La tâche qui incombe aux classes ouvrières chinoise et vietnamienne est de renverser les bureaucraties staliniennes par des révolutions politiques prolétariennes, d’instaurer des régimes basés sur la démocratie ouvrière, et la perspective de l’extension internationale de la révolution. Si des gouvernements ouvriers et paysans révolutionnaires étaient au pouvoir à Pékin et à Hanoi, les conflits territoriaux seraient facilement réglés : les deux pays partageraient leur technologie et leurs ressources et coopéreraient pour se défendre mutuellement contre l’impérialisme.
L’impérialisme américain, ennemi des travailleurs et des opprimés
En 2010, l’administration Obama avait annoncé qu’un « pivot vers l’Asie » serait une de ses toutes premières priorités. Ce « rééquilibrage militaire » est entravé par le fait que les Etats-Unis continuent à être impliqués dans le carnage en Afghanistan et au Proche-Orient. Néanmoins, comme en témoignent les récentes agressions américaines en mer de Chine méridionale, l’objectif stratégique de Washington est toujours de détruire les pays où le système d’exploitation capitaliste a été renversé. Nous luttons pour mobiliser la classe ouvrière américaine contre sa classe dirigeante capitaliste, et dans ce cadre nous disons : Toutes les troupes et toutes les bases américaines, hors d’Asie !

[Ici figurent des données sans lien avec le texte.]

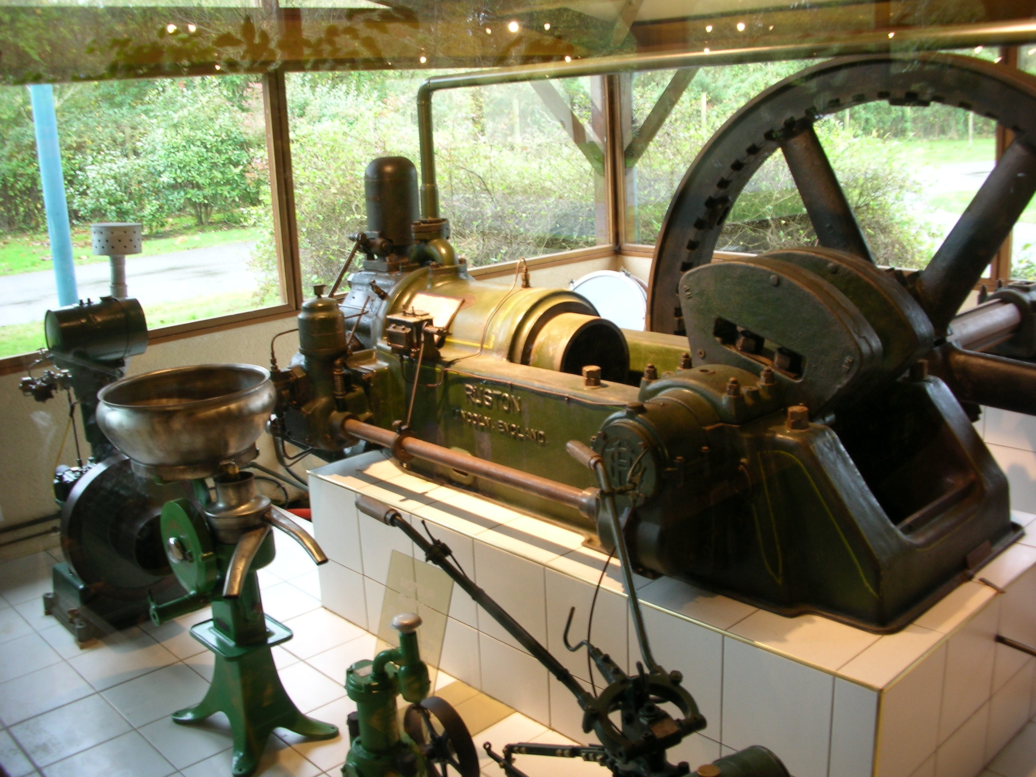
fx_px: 1047
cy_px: 388
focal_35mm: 35
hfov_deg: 52.6
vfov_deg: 40.7
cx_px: 518
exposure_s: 1/3.9
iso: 53
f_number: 3
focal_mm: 5.8
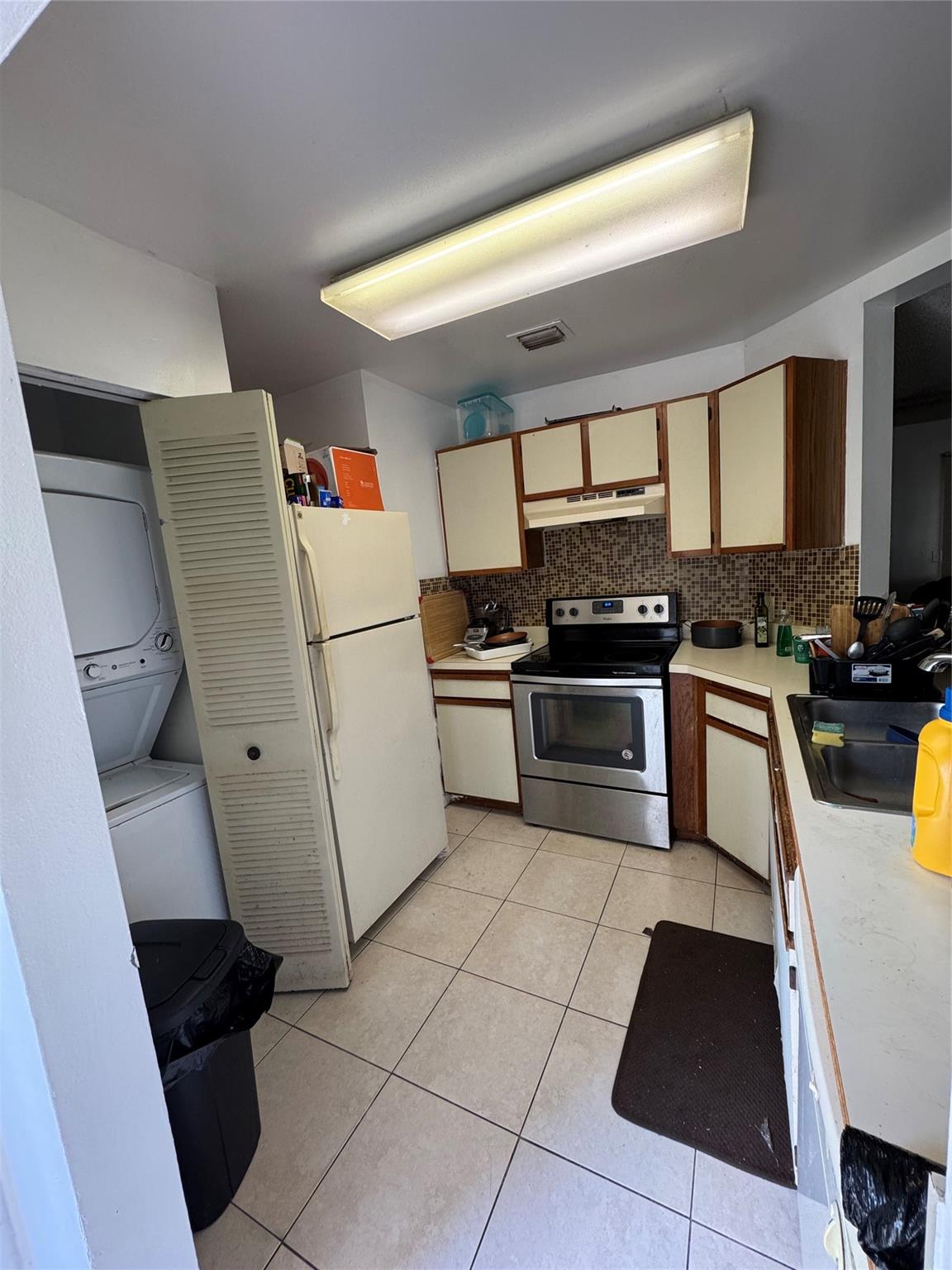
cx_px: 476
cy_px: 635
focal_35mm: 14
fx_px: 513
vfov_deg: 102.1
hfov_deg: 85.7
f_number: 2.2
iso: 160
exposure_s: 1/60
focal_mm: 2.22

Le « pivot vers l’Asie » inclut une présence militaire américaine accrue aux Philippines. Annexées pendant la guerre hispano-américaine de 1898, les Philippines furent l’une des premières colonies de la puissance impérialiste montante qu’étaient alors les Etats-Unis. Les troupes américaines réprimèrent dans le sang les insurrections anticoloniales dans ce pays entre 1899 et 1902 elles massacrèrent plus d’un demi-million de Philippins. Après avoir obtenu sur le papier leur indépendance au lendemain de la Deuxième Guerre mondiale, les Philippines sont restées un vassal semi-colonial des Etats-Unis et elles ont servi de point d’appui pour les machinations anticommunistes de Washington dans la région. Les Etats-Unis veulent faire adopter un « accord de coopération renforcée » qui leur permettrait de déployer davantage encore de soldats, d’avions et de navires dans les bases militaires aux Philippines.

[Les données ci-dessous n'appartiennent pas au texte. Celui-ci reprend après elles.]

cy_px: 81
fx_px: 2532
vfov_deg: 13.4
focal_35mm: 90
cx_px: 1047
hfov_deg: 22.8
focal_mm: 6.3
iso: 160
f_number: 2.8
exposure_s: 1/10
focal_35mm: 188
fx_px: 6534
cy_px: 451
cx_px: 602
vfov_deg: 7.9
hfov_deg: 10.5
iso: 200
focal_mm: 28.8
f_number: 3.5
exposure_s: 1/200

Il faut faire prendre conscience aux travailleurs aux Etats-Unis, au Japon et aux Philippines que la défense des Etats ouvriers déformés fait partie intégrante de la lutte pour renverser leur propre classe dirigeante capitaliste. Pour écraser la machine de guerre de l’impérialisme américain, il faudra une révolution ouvrière américaine. La Spartacist League/U.S. s’est fixé pour tâche de construire le parti qui pourra prendre la direction de cette lutte, en tant que section américaine d’une Quatrième Internationale reforgée, le parti mondial de la révolution socialiste. La victoire de révolutions prolétariennes à l’échelle mondiale éliminera une bonne fois pour toutes le bellicisme inhérent au système capitaliste mondial ; en éliminant l’exploitation de l’homme par l’homme, ces révolutions jetteront les bases d’une abondance matérielle inimaginable qui permettra de satisfaire les besoins de l’humanité.